OTTAWA — Les libéraux vont perdre un allié international de taille dans le domaine environnemental lorsque Donald Trump prendra officiellement possession de la Maison-Blanche au début de l’année prochaine, et verront du coup leur programme de politique intérieure perturbé.

M. Trump a promis de retirer les États-Unis de l’Accord de Paris sur le climat qui vise à réduire les émissions de gaz à effet de serre, d’annuler les programmes environnementaux qui coûtent cher aux entreprises américaines et de renvoyer les mineurs de charbon au travail, au moment où les centrales au charbon ferment leurs portes partout au Canada.

Le message de félicitations du premier ministre Justin Trudeau au nouveau président élu évoque les questions économiques, mais ne mentionne aucunement les changements climatiques ou l’environnement.

Les engagements du président élu en matière d’environnement, d’impôts aux entreprises et sa position ferme sur le commerce pourraient forcer les libéraux à revoir leur programme de politique intérieure, entre autres en ce qui concerne la promesse d’instaurer une taxe sur le carbone.

M. Trudeau pouvait compter sur un allié en Barack Obama pour un plan continental sur le climat.
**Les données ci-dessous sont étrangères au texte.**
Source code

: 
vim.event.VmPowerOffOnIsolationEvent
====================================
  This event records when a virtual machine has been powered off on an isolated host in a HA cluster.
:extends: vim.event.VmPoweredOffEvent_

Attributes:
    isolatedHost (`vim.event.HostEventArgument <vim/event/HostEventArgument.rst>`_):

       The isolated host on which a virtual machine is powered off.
Un Congrès contrôlé par les républicains et Donald Trump à la Maison-Blanche laissent entrevoir la fin de cette collaboration transfrontalière et pourraient également mettre un terme à l’idée que les États-Unis se dotent d’une taxe nationale sur le carbone au cours des prochaines années.

Le seul aspect positif pour M. Trudeau et son équipe se trouve au niveau du pipeline Keystone XL, que Donald Trump a dit vouloir construire.

Dans une déclaration publiée mercredi, la chef intérimaire du Parti conservateur Rona Ambrose a incité Justin Trudeau à parler du projet de pipeline avec M. Trump «le plus tôt possible, et à faire de ce projet créateur d’emplois une priorité majeure».